— BEGIN READING PASSAGE —
Anarchy in the USA

Culture is an essential element of human existence. Not only does it encourage the creation and development of community, it also provides a common understanding in terms of what defines art, literature and music. In turn, these phenomena determine a community’s values regarding their fellow humans and the nature of their society. In a capitalist society like the United States, the dominant culture is one that encourages individuals over the community, money over compassion, and war over peaceful resolution. Of course, this situation does not mean that all those living in a capitalist society participate in that culture. Indeed, the very nature of that culture ensures that there will be cultures that reject and even resist it.

The first examples which come to mind for many of those who think about such things would probably be bohemian subcultures such as the Beats, the so-called hippies, and the bohemian milieu of the late nineteenth and early twentieth century in the United States. These cultures, while nominally political, were located more in the realms of art, music, and literature. They were often informed by sexual freedom and the use of various mind-altering substances ranging from marijuana to opiates, alcohol and LSD. Their primary political involvement came in response to repression by religious and civil authorities claiming to be appalled by their licentiousness. 

There are attempts to create intentionally political subcultures in the United States. Perhaps the best known and most popular are the efforts in the African-American community by the Black Panther Party and the tremendous efforts by the Communist Party USA to develop an entire radical proletarian cultural program in its heyday. Both of these efforts continue to ripple through certain elements of the US population. Another, less discussed attempt at creating and developing a political alternative culture was undertaken by different US anarchist groups in the early twentieth century. Like the cultural programs of the Communists, the Black Panthers and other leftist organizations, the anarchist efforts were intentionally and purposefully political and radical.

One of these efforts is the subject of a recently published text by Richard Lenzi. Titled Facing Toward the Dawn: The Italian Anarchists of New London, Lenzi’s history is an examination of the twentieth century anarchist movement in New England (with a focus on New London, CT.), The text describes the community of anarchists in that town attempting to integrate an anarchist and proletarian culture with a political and economic program geared towards an eventual anarchist society. In his telling, Lenzi necessarily discusses the repression the organizers and fellow believers faced from authorities and businessmen working together to destroy anarchists and others opposed to the capitalists’ exploitation of the town’s residents. Primarily Italian immigrants from a particularly radical district in Italy, the anarchists’ development of their community and culture was a blend of traditions from their place of origin and the addition of ideas and responses to their new surroundings; surroundings that provided more freedoms while also being more restrictive than the Italian regions they hailed from.
— END READING PASSAGE —
— BEGIN ITEMS —
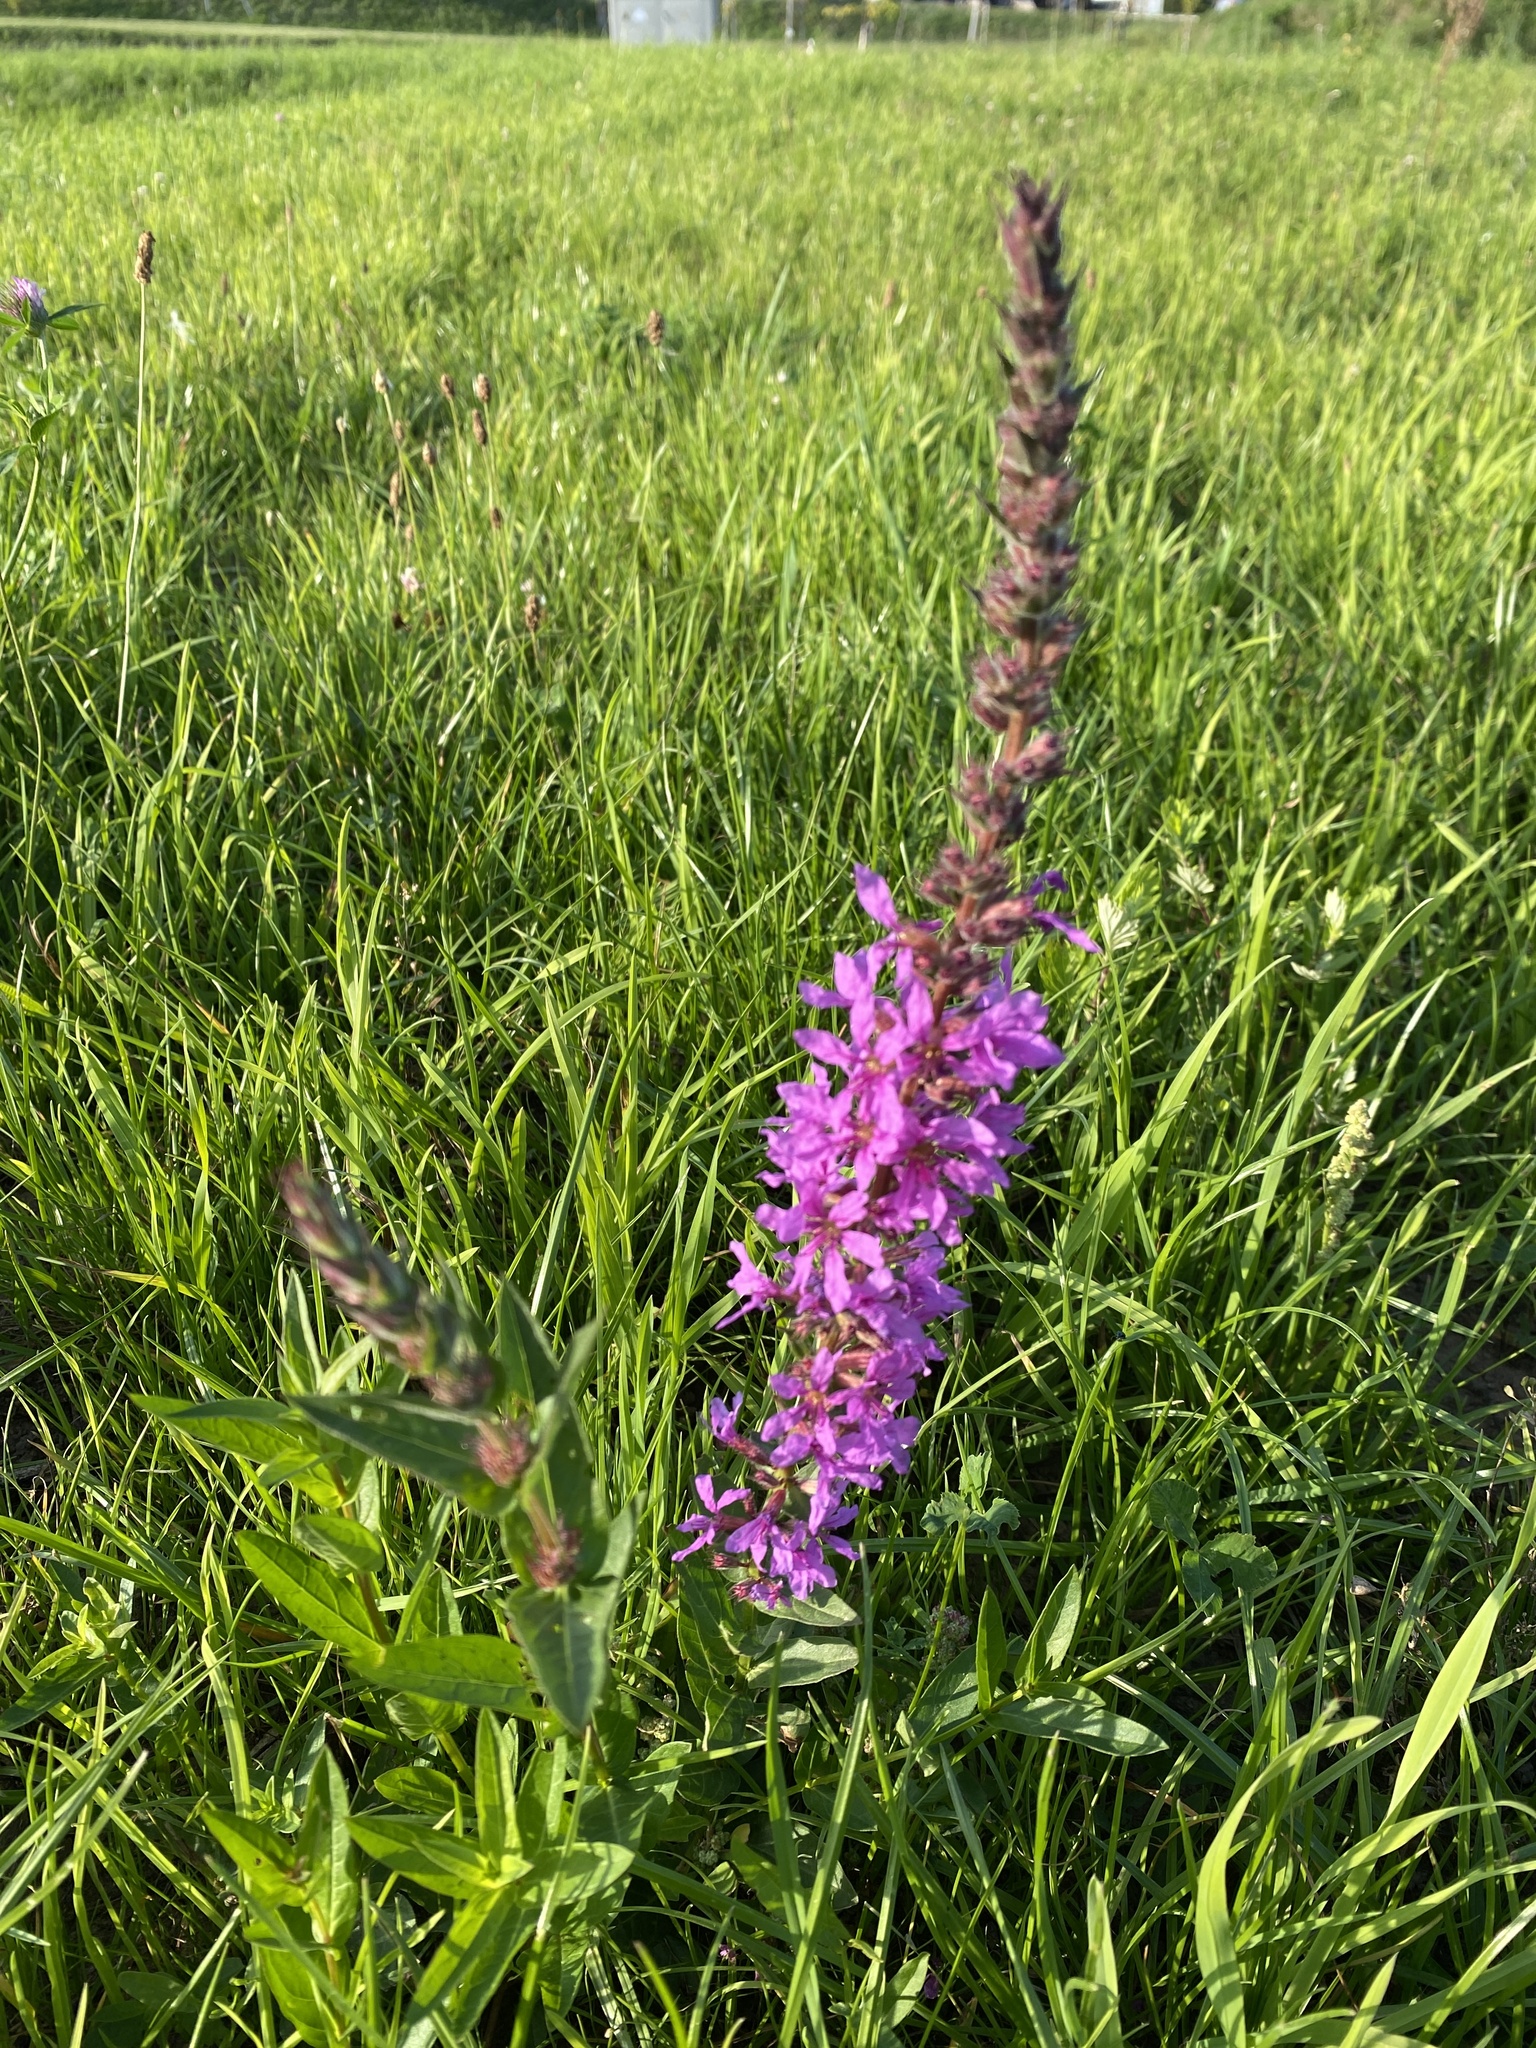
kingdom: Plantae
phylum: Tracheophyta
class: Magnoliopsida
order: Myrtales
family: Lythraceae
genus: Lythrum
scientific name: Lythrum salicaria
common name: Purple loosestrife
— END ITEMS —
- **PROBLEM DESCRIPTION**
What is the title of Richard Lenzi's recently published history, according to the essay on radical subcultures in the United States?

- **EXERCISE OUTPUT**
Facing Toward the Dawn: The Italian Anarchists of New London